With a changing climate and a growing population, droughts are becoming more frequent in many watersheds across the world, necessitating new approaches to improve water security in communities. Drought is typically caused by a combination of hydrological and social drivers. In this thesis, I apply the emerging framework of socio-hydrology (coupled human-water systems). Specifically, the objective of this thesis is to assess current and future socio- and hydrological dynamics and impacts on surface water and groundwater supplies with the goal of informing drought adaptation and improving water security. I focused hereby on two drought-prone rural watersheds in the seasonally-dry tropics of Costa Rica. Using a community-based approach, I implemented a hydrological monitoring network of streams and groundwater with open-source data loggers, and worked with local communities to assemble societal water use data.

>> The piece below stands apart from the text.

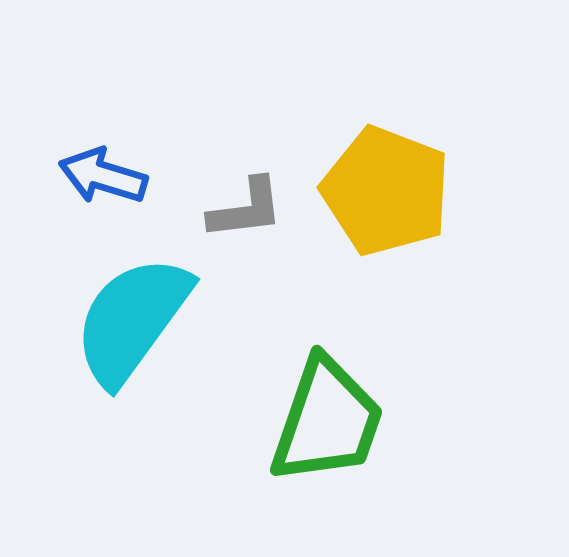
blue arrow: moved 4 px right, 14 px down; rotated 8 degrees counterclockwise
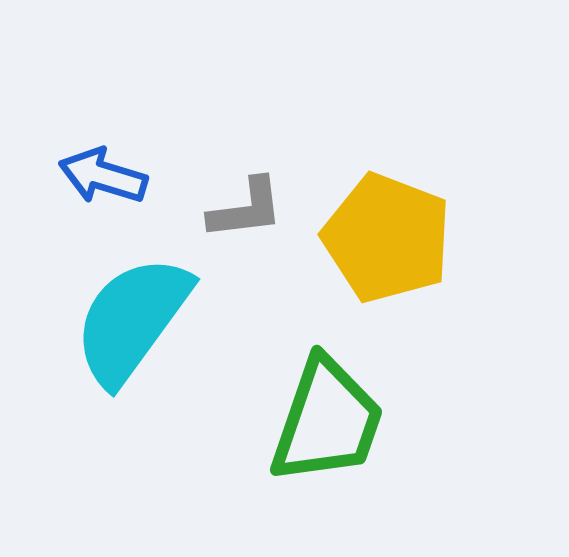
yellow pentagon: moved 1 px right, 47 px down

I then synthesized the watersheds in a hydrological model and assessed current social (water use) and hydrological vulnerabilities to drought. Results showed that communities dominantly relied on groundwater supplies, and that a temporal mismatch between water availability and needs, high domestic water use, and increasing extraction rates are increasing pressure on groundwater. Results also indicated high streamflows during the wet season, and thus a potential to increase surface water use while streamflows are high. Next, I explored the impacts of the El Niño Southern Oscillation (ENSO), future climate change and water use change on water resources in the study watersheds. During an extreme El Niño, groundwater recharge and streamflow decreased by 60% relative to ENSO Neutral. I also found that future climate change may lead to groundwater storage decline, especially if combined with high population growth. In the seasonally-dry tropics, wet season rainfall is essential for recharging groundwater that serves as primary water supply during long dry seasons. Therefore, I developed a novel ‘groundwater recharge indicator’ as a tool to support water managers to respond adaptively to reduced wet season rainfall and increase socio-hydrological resilience to seasonal drought. Overall, this thesis contributes to the field of socio-hydrology and provides novel approaches to improve water security under drought in the seasonally-dry tropics.